When pupils reach GCSE, they must take the following compulsory subjects: English Language, English Literature, a modern foreign language (from a choice of French, German or Spanish), Mathematics and the Sciences (from a choice of three separate sciences or Double Award Science). Pupils then select further GCSE subjects from a list of options comprising Art, Classical Civilisation, Classical Greek, Computing, Drama, Geography, German, History, Latin, Music, Physical Education, Theology and Philosophy and Spanish. All pupils have lessons in Physical Education.
Francis Holland is part of the London 11+ Consortium, which from 2023 onwards is introducing a new assessment process designed to ‘discover a child’s potential in creative and critical thinking, analysis, synthesis and problem-solving.’ The test is designed to go beyond testing cognitive skills. It will be 100 minutes in total, and is to be taken in the candidate’s current school. As well as this assessment, all applicants will be invited to Francis Holland for a half day of interviews in mid January, which will assess skills in problem-solving, critical thinking and creativity. The interview is designed to give a ‘more complete picture of your daughter’s unique personality and ability.’
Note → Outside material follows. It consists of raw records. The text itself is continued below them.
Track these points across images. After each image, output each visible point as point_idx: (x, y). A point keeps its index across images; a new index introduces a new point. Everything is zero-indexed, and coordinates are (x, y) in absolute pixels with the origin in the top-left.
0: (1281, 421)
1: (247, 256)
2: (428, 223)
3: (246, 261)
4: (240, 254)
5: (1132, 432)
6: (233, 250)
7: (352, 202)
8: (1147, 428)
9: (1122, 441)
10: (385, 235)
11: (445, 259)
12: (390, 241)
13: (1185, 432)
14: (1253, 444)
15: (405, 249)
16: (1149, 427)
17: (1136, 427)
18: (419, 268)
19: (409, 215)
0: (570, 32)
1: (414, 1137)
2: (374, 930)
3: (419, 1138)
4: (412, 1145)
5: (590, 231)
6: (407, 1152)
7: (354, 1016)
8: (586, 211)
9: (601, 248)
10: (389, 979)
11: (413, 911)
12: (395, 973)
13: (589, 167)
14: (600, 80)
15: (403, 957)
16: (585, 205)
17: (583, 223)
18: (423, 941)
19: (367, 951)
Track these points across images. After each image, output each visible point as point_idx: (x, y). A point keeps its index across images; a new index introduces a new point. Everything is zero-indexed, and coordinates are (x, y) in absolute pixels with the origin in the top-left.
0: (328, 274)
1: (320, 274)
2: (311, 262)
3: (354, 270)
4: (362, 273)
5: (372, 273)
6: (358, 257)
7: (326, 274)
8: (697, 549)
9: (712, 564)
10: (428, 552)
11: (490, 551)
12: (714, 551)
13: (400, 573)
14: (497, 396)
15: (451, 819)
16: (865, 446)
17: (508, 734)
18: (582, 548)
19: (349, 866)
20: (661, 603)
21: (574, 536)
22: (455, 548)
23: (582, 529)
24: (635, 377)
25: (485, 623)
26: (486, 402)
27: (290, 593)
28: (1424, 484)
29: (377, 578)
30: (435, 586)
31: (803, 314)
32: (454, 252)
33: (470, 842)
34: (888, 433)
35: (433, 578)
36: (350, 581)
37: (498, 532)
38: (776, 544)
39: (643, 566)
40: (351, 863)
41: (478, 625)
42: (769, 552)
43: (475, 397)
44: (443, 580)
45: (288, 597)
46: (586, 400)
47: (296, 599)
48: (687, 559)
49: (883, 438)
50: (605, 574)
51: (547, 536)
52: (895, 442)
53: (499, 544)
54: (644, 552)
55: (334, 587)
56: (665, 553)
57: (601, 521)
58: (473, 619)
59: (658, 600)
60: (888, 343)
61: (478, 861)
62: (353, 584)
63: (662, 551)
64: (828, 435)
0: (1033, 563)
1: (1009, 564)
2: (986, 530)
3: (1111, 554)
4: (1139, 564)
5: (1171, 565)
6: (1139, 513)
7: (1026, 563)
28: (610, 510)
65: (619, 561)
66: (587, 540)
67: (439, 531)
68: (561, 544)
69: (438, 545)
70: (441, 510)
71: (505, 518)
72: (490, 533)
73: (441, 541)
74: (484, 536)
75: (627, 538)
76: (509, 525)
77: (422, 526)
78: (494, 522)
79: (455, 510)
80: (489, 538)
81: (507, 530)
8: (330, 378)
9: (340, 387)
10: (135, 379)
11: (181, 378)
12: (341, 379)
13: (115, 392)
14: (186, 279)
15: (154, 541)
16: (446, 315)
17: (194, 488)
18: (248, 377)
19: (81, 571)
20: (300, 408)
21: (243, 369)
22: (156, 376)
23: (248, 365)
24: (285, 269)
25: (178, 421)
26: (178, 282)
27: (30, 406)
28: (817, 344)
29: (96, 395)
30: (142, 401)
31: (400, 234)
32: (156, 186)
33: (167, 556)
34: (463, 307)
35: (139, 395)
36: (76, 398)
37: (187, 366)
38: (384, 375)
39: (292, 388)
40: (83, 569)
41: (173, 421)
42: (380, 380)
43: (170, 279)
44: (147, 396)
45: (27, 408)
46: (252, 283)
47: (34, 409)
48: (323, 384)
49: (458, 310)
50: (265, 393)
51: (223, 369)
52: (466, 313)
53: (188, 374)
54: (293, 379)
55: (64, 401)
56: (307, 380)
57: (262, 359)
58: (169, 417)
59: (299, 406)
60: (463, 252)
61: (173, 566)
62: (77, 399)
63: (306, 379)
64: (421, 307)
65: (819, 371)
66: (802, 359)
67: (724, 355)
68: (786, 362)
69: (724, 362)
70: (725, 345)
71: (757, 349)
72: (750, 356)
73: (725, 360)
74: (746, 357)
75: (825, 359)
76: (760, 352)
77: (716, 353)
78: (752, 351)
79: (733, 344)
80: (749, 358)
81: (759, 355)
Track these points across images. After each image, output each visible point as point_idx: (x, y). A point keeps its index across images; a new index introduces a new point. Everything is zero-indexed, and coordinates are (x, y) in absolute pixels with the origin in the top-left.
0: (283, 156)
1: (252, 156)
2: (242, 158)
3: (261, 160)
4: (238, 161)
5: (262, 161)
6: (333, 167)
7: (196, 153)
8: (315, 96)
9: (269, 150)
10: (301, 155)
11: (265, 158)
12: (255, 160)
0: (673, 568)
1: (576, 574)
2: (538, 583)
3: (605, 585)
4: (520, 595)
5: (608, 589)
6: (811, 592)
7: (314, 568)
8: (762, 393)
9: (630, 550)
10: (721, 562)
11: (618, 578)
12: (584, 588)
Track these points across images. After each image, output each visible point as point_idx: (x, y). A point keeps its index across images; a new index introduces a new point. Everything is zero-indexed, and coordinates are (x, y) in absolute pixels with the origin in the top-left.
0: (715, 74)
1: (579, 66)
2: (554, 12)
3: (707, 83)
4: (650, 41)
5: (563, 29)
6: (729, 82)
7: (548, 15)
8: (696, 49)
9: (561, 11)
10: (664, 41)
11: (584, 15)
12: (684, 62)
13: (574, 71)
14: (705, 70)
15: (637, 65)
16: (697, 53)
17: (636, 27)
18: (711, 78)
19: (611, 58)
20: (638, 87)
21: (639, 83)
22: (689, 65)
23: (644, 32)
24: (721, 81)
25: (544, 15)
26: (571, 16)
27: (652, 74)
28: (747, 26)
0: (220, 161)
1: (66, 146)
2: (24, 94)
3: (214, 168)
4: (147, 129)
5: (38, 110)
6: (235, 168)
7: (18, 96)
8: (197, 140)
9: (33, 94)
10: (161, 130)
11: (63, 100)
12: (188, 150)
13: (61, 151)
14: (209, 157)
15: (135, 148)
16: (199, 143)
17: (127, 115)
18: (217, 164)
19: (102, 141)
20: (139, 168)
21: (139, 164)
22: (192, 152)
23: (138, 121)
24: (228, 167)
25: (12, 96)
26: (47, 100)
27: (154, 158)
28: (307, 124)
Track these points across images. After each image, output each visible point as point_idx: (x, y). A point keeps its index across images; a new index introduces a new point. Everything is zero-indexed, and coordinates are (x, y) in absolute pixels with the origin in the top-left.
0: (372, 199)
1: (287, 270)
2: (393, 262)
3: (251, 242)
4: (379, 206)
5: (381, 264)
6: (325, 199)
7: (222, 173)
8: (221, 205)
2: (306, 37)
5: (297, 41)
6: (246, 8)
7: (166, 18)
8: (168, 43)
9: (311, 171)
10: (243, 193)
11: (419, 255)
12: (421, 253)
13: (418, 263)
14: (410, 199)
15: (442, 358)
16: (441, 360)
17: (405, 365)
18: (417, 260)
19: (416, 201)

What subjects do you enjoy at school?
How do you calculate the volume of a cube?
How would your teachers at school describe you?
What is 1 squared + 2 squared + 3 squared?
What books do you like?
What subject at school do you find the most difficult?
If you had to describe yourself using one adjective, what would you choose?
Do you think that you’re resilient?
Do you like playing in teams?
Are you a better team player or team leader?
What characteristics do you look for in your friends?
How would your best friend describe you?
What’s your greatest strength?
What do you think is your greatest weakness?